I tottered to the top of the stairs and slammed the door. There was a bolt, which I threw home, and then I blundered back down again, this time managing to stay on my feet.

The elevator wasn’t there yet. “It was on one,” Abbie said. She squinted at the little dial by the call button. “Just passing four.”

Somebody thudded on the door up there.

“I wonder if they’ll shoot the lock off,” I said, looking up, and a gun went bang and the door went ngngngngngn but didn’t open.

The elevator oozed into view. We jumped in, I pushed the first-floor button, and the roof door took another bullet. We began to drift leisurely down the elevator shaft.

I said, “Where’s your car?”

“In a lot on 48th Street. But I don’t have the ticket. I don’t have my purse. I don’t have anything.”

I patted my behind. Yes, I had my wallet. I was wearing my own clothes, the only problem being that I wasn’t wearing enough of them. I said, “We’ll just have to hope they remember you.”

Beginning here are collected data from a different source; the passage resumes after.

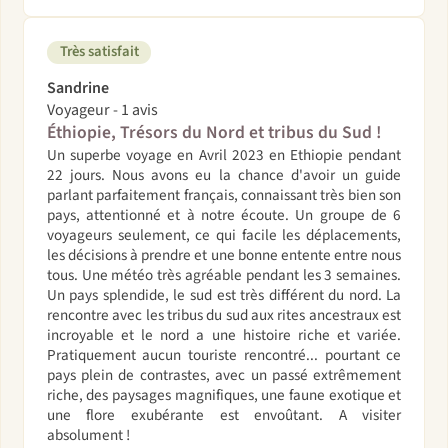
Très satisfait
Sandrine
Voyageur - 1 avis
Éthiopie, Trésors du Nord et tribus du Sud !
Un superbe voyage en Avril 2023 en Ethiopie pendant
22 jours. Nous avons eu la chance d'avoir un guide
parlant parfaitement français, connaissant très bien son
pays, attentionné et à notre écoute. Un groupe de 6
voyageurs seulement, ce qui facile les déplacements,
les décisions à prendre et une bonne entente entre nous
tous. Une météo très agréable pendant les 3 semaines.
Un pays splendide, le sud est très différent du nord. La
rencontre avec les tribus du sud aux rites ancestraux est
incroyable et le nord a une histoire riche et variée.
Pratiquement aucun touriste rencontré... pourtant ce
pays plein de contrastes, avec un passé extrêmement
riche, des paysages magnifiques, une faune exotique et
une flore exubérante est envoûtant. A visiter
absolument !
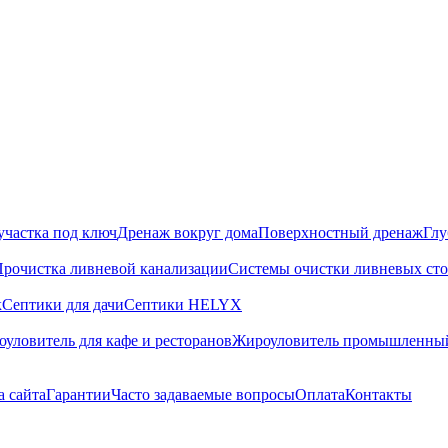
участка под ключ
Дренаж вокруг дома
Поверхностный дренаж
Глу
рочистка ливневой канализации
Системы очистки ливневых сто
к
Септики для дачи
Септики HELYX
уловитель для кафе и ресторанов
Жироуловитель промышленны
а сайта
Гарантии
Часто задаваемые вопросы
Оплата
Контакты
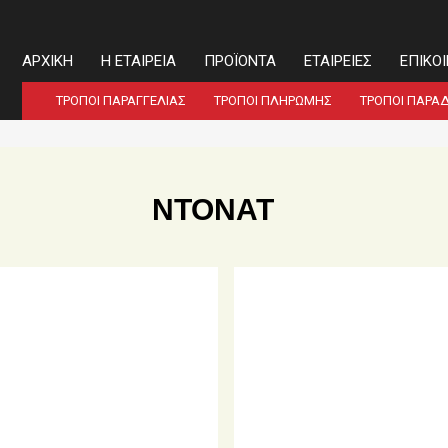
ΑΡΧΙΚΉ
Η ΕΤΑΙΡΕΊΑ
ΠΡΟΪΌΝΤΑ
ΕΤΑΙΡΕΊΕΣ
ΕΠΙΚΟ
ΤΡΌΠΟΙ ΠΑΡΑΓΓΕΛΊΑΣ
ΤΡΌΠΟΙ ΠΛΗΡΩΜΉΣ
ΤΡΌΠΟΙ ΠΑΡΆ
ΝΤΌΝΑΤ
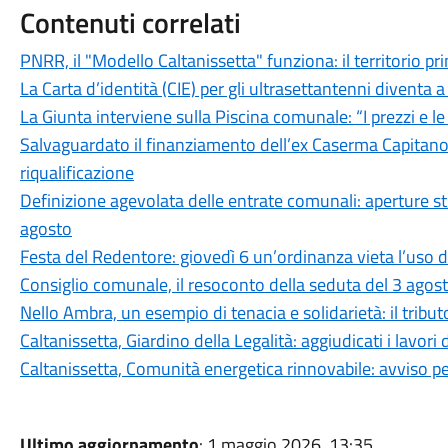
Contenuti correlati
PNRR, il "Modello Caltanissetta" funziona: il territorio pr
La Carta d’identità (CIE) per gli ultrasettantenni diventa a 
La Giunta interviene sulla Piscina comunale: “I prezzi e l
Salvaguardato il finanziamento dell’ex Caserma Capitano F
riqualificazione
Definizione agevolata delle entrate comunali: aperture stra
agosto
Festa del Redentore: giovedì 6 un’ordinanza vieta l’uso d
Consiglio comunale, il resoconto della seduta del 3 agos
Nello Ambra, un esempio di tenacia e solidarietà: il tributo
Caltanissetta, Giardino della Legalità: aggiudicati i lavori 
Caltanissetta, Comunità energetica rinnovabile: avviso pe
Ultimo aggiornamento
: 1 maggio 2026, 13:35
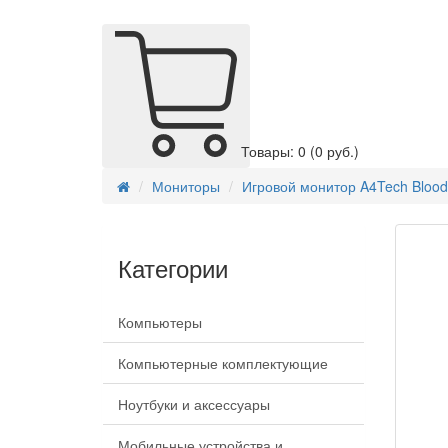
Товары: 0
(0 руб.)
Мониторы
Игровой монитор A4Tech Bloo
Категории
Компьютеры
Компьютерные комплектующие
Ноутбуки и аксессуары
Мобильные устройства и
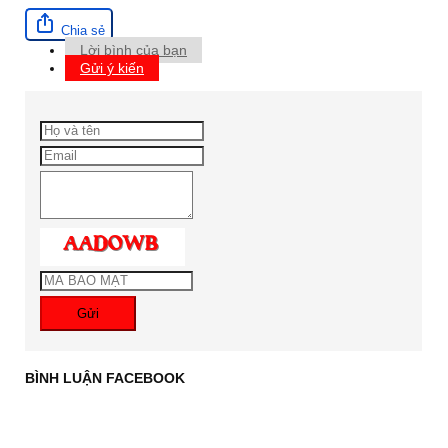
Chia sẻ
Lời bình của bạn
Gửi ý kiến
Gửi
BÌNH LUẬN FACEBOOK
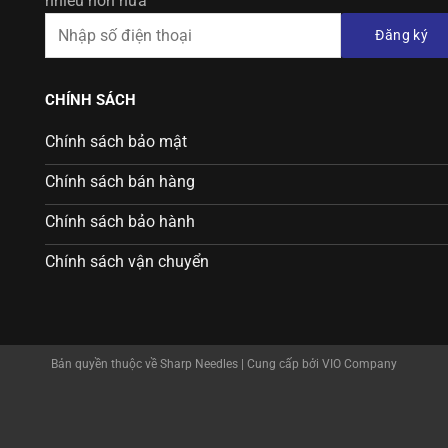
nhiều hơn nữa
Đăng ký
CHÍNH SÁCH
Chính sách bảo mật
Chính sách bán hàng
Chính sách bảo hành
Chính sách vận chuyển
Bản quyền thuộc về Sharp Needles | Cung cấp bởi VIO Company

“It was a huge lot,” she said, “with a hundred guys working there. They won’t remember me, and I don’t have any identification.”

The elevator inched past three. I said, “We have to have a car. We can’t run around the streets. If they don’t get us, the cold will.”

“I know,” she said. “Do you suppose they all ran out? Maybe we could sneak back into the apartment and get our things.”

“Abbie,” I said, “you aren’t thinking.”

“I guess that was kind of fantasizing, wasn’t it?” she said.

The second floor went by, lingeringly.

I stared at the elevator door. “We’ve got to have a car,” I said. I knew it was up to me. Time to start being the resourceful hero.

The elevator door opened. First floor, everybody out.

Abbie said, “What are we going to do, Chet?”

She was counting on me. I looked at her and said, “We’re going to run. Think later.”

“Listen!”

I heard it. Feet pounding down the stairwell. I grabbed Abbie’s hand and we ran.

Standing in the elevator we’d had a chance to cool off a bit, and when we hit the outside air with our clothing damp from perspiration we both staggered at the impact of the cold. “Oh, boy!” I shouted.

“H-h-h-h-h,” Abbie said.

I looked down to the right, just as three guys on the sidewalk in front of Tommy’s building saw us and started frantically pointing us out to each other. Any minute now they were going to stop pointing and start running. I turned and ran the other way, Abbie’s hand still clutched in mine, Abbie herself trailing along somewhere in my wake like a water skier.